Finding the Right Nursing Home for An Aging Parent

Generally, it is inevitable that there will come a time when we must help our parents make the transition from living independently to moving into an assisted living community. This is a significant change for both parents and their adult children. It is a change that comes with mixed emotions but can have a positive impact on your loved one’s health and wellbeing. Everyone wants to ensure the best long-term care possible for their loved one. When it comes to finding the right nursing home, doing your research is key! 

Searching for Nursing Homes

Start Doing Research Online

The quickest way to compile a list of residential care contenders is to conduct a thorough search online. Start by visiting Medicare Nursing Home Compare to view nursing homes that accept Medicare or Medicaid. You can filter by star rating, facility size, and CCRC or hospital settings. Some states have specific online databases of care communities, so it is worth checking if that applies to you. Additionally, you can use ProPublica’s Nursing Home Inspect site to compare residential facilities based on deficiencies cited by regulators and penalties imposed within the previous three years. Once you make a list of possible options within your area, visit their website and social media pages and find online reviews to give you a better understanding of the environment. 

Ask People You Trust

Follow up your online search by asking your parent’s doctor if he or she either recommends or provides care to specific care homes. Friends and neighbors of your loved one may have insight into quality nursing homes nearby. If your parent is in the hopsital, the social worker on-site will be able to help you find a nursing home that meets your loved one’s unique set of needs. Contacting a local senior center is also a good idea, as they often work with many care providers.

Review Financial Details

Medicare payouts are complicated and it’s worth speaking with a professional about your specific circumstances before making a decision. Keep in mind that Medicare Part A provides coverage for short-term stays in skilled nursing facilities (Advantage plans may have different rules). Medicare can pay a portion of the host for up to 100 days but only if the patient is admitted within 30 days of leaving a hospital after being inpatient for at least three consecutive days. Furthermore, the short-term skilled nursing care must be for the same condition they were hospitalized for. A new hospitalization or 60 straight days of skilled care can then kick off another 100 days of partial Medicare coverage. 

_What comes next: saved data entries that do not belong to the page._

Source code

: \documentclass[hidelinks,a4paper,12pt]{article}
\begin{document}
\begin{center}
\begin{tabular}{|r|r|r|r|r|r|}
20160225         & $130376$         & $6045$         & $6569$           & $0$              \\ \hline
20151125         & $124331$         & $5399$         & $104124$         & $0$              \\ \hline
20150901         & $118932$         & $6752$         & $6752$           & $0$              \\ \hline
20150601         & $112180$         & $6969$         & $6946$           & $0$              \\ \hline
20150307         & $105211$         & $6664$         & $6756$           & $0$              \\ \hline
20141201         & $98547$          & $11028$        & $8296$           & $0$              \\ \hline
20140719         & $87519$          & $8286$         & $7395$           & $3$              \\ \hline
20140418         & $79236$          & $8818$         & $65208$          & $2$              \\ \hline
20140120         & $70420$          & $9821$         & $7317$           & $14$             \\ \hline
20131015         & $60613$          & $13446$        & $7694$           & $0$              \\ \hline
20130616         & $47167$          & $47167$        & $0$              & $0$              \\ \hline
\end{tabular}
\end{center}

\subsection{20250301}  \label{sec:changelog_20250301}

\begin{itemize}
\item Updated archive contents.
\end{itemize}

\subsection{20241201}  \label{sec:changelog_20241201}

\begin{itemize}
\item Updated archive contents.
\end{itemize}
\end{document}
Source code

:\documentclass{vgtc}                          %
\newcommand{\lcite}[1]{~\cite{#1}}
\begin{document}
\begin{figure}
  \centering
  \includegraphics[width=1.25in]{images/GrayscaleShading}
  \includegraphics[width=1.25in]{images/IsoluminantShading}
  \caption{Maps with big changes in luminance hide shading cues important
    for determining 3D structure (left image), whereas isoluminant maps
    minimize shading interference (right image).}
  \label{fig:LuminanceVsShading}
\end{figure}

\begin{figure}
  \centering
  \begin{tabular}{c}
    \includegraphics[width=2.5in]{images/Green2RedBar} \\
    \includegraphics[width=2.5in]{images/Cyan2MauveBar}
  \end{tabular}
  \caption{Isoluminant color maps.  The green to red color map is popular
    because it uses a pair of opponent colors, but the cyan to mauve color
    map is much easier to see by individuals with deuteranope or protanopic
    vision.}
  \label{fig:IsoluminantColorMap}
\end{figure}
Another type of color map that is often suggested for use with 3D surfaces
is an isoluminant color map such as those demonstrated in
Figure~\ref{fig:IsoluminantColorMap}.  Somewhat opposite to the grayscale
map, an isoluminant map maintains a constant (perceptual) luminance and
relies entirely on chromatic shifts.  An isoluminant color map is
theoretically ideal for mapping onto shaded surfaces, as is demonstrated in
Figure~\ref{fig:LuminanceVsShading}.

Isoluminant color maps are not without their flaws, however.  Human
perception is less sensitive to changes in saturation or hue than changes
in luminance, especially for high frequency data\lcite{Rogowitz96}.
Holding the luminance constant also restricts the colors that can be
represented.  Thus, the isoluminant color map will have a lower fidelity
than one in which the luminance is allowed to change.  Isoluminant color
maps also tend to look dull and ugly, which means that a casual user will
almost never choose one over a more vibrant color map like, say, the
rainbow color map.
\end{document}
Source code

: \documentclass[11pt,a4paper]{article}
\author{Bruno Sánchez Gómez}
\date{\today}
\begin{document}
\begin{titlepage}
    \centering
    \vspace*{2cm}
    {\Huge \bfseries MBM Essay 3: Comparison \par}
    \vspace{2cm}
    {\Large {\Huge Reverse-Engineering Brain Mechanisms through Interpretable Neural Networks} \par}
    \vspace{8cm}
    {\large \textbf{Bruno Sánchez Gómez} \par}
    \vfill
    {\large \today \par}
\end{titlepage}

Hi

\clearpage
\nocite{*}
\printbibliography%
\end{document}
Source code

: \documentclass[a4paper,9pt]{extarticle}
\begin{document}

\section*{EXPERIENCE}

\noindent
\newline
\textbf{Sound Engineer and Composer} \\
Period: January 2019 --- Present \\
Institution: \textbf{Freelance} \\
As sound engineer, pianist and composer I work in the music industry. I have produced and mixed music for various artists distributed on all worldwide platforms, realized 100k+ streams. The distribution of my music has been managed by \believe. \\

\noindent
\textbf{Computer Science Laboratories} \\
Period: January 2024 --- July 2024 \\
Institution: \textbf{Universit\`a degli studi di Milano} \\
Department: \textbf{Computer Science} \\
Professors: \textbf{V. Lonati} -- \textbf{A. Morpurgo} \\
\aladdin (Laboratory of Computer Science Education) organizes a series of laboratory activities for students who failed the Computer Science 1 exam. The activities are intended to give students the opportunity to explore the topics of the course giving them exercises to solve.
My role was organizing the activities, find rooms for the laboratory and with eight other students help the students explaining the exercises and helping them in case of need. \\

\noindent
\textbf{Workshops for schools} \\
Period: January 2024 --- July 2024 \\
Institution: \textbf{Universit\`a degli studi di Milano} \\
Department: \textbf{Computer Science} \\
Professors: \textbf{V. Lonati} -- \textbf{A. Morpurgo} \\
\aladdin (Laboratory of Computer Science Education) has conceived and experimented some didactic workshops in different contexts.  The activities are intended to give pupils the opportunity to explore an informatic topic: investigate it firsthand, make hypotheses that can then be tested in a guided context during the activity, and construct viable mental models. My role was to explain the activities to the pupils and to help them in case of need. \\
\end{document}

No Medicare? Then your parents can pay out of pocket or “spend down” their assets until they qualify for Medicaid. 

It’s important to understand what financial assistance is currently available and how much money your loved one has to put toward their nursing home care when looking for the right long-term solution for them. 

Visit Your Top Picks

No online or word of mouth search can help you narrow down your options as effectively as in-person visits. If you live out of state, ask someone else to attend visits for you. The most important thing is to involve your parent in the decision-making process as much as possible. Here are some things to consider when you tour potential nursing homes: 

  • Is the environment chaotic and noisy or calm and quiet? 
  • Are the residents well groomed (look at their hair, fingernails, clothing, etc.)?
  • What is the staff to resident ratio? What is their turnover rate?
  • Do the staff use care planning software or other health technology that signals a progressive, forward-thinking approach to care?
  • What kind of social, recreational, or religious activities are important to your loved one and how would they be able to participate in those? 
  • What level of transportation does the nursing home provide?
  • What is the quality of the meals provided? Ask to see a menu.
  • What are the policies around visitors? Are there any private spaces to have visits?
  • How does the nursing home make sure residents get preventative care?